In a male-dominated genre, precious few females have asserted their rightful claim to the music. To compound this problem, the women who have achieved commercial success in rap music have done so with overt sexuality and questionable song-writing skills. Plenty of fine artists have come along, but even in the case of someone like Rah Digga, impressive talent and the endorsement of Busta Rhymes hasn’t amounted to noteworthy success.
Nina B. has her finger on this catch-22, because she called volume four of her “Live and Learn” mixtape series “Sex Sells.” She doesn’t seem too pleased about this realization, because the cover depicts her opening her shirt to reveal her cleavage with a hesitant look on her face. Stranger still, she doesn’t even mention sex on the disc. For the most part, this is straight battle music, an old-fashioned showing that (for better or worse) aims broadly at her competitors.
Immediately, Nina B.’s voice kicks with a genuinely assertive snarl. This seems effortless, and she comes across as commanding without too much effort. “#1 Draft Pick” opens things up with a heavy, smoldering beat from Chrome. Nina flips a nice concept, using the NBA Draft as a metaphor for her position in the rap game. This is one of a handful of creative tracks on the album. Another, “Shattered Dreams,” chronicles exactly what the title suggests. Unfortunately, Nina allows the clichéd nature of the material to stifle her ingenuity. The painful sped-up samples courtesy of Xtra Flames don’t help either. I’ve just heard this type of song many times before, and Nina doesn’t bring anything new. Still, her narrative is clear and logical, so it’s a relief that she can put a story together. This definitely isn’t easy.
Reverting to unimaginative battle-rapping can destroy a lesser emcee’s likeability, and Nina can’t avoid this fate. She raps with very simple rhyme patterns, so when she’s not saying anything too worthwhile, her verses fail badly. Check out a few lines:
“Sufferin’ succotash, I’m making suckers dash
You making sucker moves, I’m in another class
You couldn’t even step into my spectrum
So play like Elroy, you better Jet-son”
She’s just not a very good rapper. Her voice doesn’t flow, leaving awkward gaps, and the overall presentation is atrocious. She never varies her voice or switches up the structure of her verses, and the punchlines are WAY too frequent. She’ll utter something nice, like “forget Robin, ain’t no merry men in the hood,” but then follow it with three more puns, progressively more monotonous, that ruin the effect of the good one.

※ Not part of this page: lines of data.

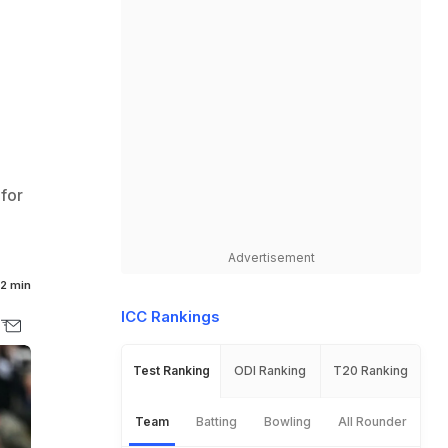
for
Advertisement
2 min
ICC Rankings
Test Ranking
ODI Ranking
T20 Ranking
Team
Batting
Bowling
All Rounder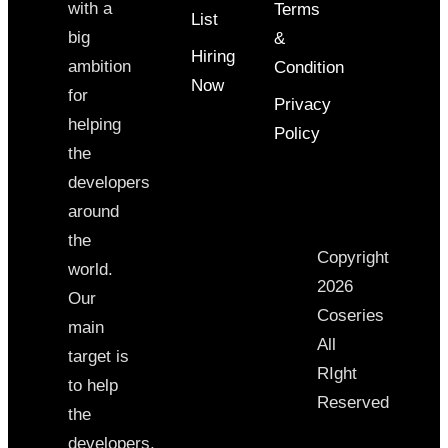
with a
Terms
List
big
&
Hiring
ambition
Condition
Now
for
Privacy
helping
Policy
the
developers
around
the
Copyright
world.
2026
Our
Coseries
main
All
target is
RIght
to help
Reserved
the
developers,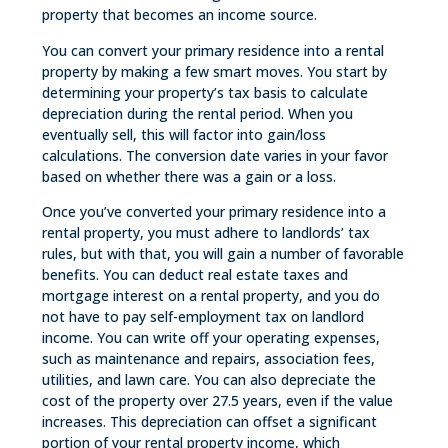
property that becomes an income source.
You can convert your primary residence into a rental
property by making a few smart moves. You start by
determining your property’s tax basis to calculate
depreciation during the rental period. When you
eventually sell, this will factor into gain/loss
calculations. The conversion date varies in your favor
based on whether there was a gain or a loss.
Once you’ve converted your primary residence into a
rental property, you must adhere to landlords’ tax
rules, but with that, you will gain a number of favorable
benefits. You can deduct real estate taxes and
mortgage interest on a rental property, and you do
not have to pay self-employment tax on landlord
income. You can write off your operating expenses,
such as maintenance and repairs, association fees,
utilities, and lawn care. You can also depreciate the
cost of the property over 27.5 years, even if the value
increases. This depreciation can offset a significant
portion of your rental property income, which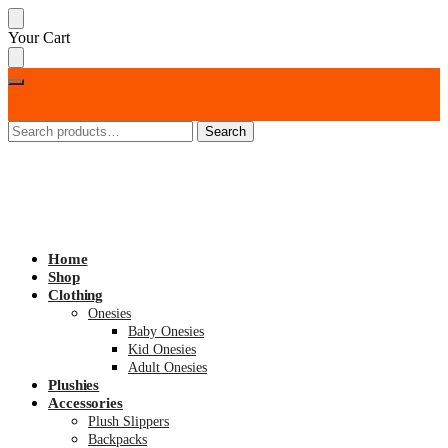
Skip
Skip
Your Cart
to
to
navigation
content
Search
Search
for:
Home
Shop
Clothing
Onesies
Baby Onesies
Kid Onesies
Adult Onesies
Plushies
Accessories
Plush Slippers
Backpacks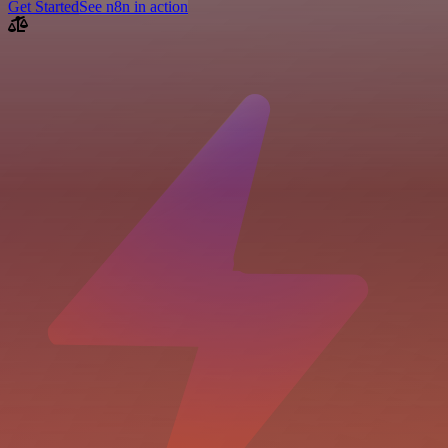
Get Started
See n8n in action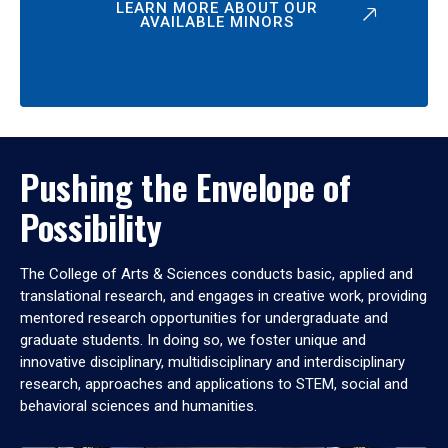
LEARN MORE ABOUT OUR
AVAILABLE MINORS
Pushing the Envelope of
Possibility
The College of Arts & Sciences conducts basic, applied and
translational research, and engages in creative work, providing
mentored research opportunities for undergraduate and
graduate students. In doing so, we foster unique and
innovative disciplinary, multidisciplinary and interdisciplinary
research, approaches and applications to STEM, social and
behavioral sciences and humanities.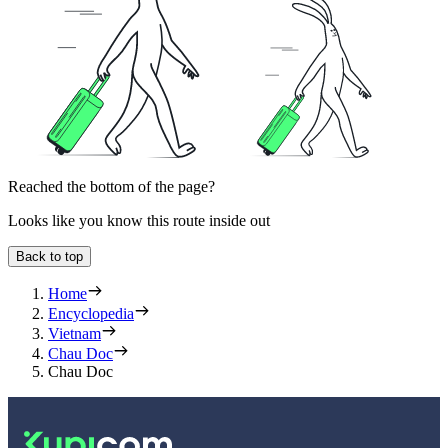
Reached the bottom of the page?
Looks like you know this route inside out
Back to top
Home
Encyclopedia
Vietnam
Chau Doc
Chau Doc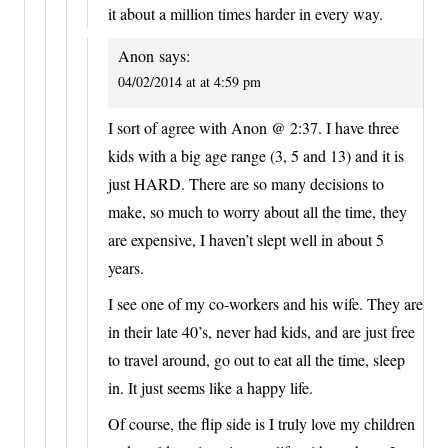
it about a million times harder in every way.
Anon
says:
04/02/2014 at at 4:59 pm
I sort of agree with Anon @ 2:37. I have three
kids with a big age range (3, 5 and 13) and it is
just HARD. There are so many decisions to
make, so much to worry about all the time, they
are expensive, I haven’t slept well in about 5
years.
I see one of my co-workers and his wife. They are
in their late 40’s, never had kids, and are just free
to travel around, go out to eat all the time, sleep
in. It just seems like a happy life.
Of course, the flip side is I truly love my children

The production is standard mixtape fare, bringing a few quality tracks and a ton of mediocre ones. Somehow Bangaz gets production credit on a song called “Halftime” for tracking down an instrumental of the Nas classic, tweaking it a bit, and handing it to Nina. I personally don’t get that one. Nasir’s lyrics are evoked almost reflexively when I hear that beat, so you better believe I’m going to skip past an unworthy update.
Other than that, there are a few freestyle-type sessions tacked on at the end that are quite forgettable. Unsurprisingly, the borrowed production on these cuts sounds better than supporting cast’s original productions. The new beats are all loud offerings designed to keep the pace and allow Nina B. some breathing room, and in that sense they all function well. But since they were selected for how well they accentuate Nina’s words, it was a lost cause from the beginning. She just can’t carry an album yet, even a mixtape.
I’m not sure what the deal is with the title “Sex Sells.” Nina could have gone two foreseeable directions with that. She could have tried to prove the statement by talking demurely about carnal pleasures for the entire album, or she could have set out to crush the male-dominated culture that produced such a phenomenon. She does neither, so the title becomes an arbitrary label that allows us a blurry glimpse at her breasts. Regardless, the cover is only one of the problems with this disc. Nina needs to forget the verbal sparring because it brings out her flaws. More conceptual thinking and a batch of calmer beats could settle her down, because battling is not her road to success.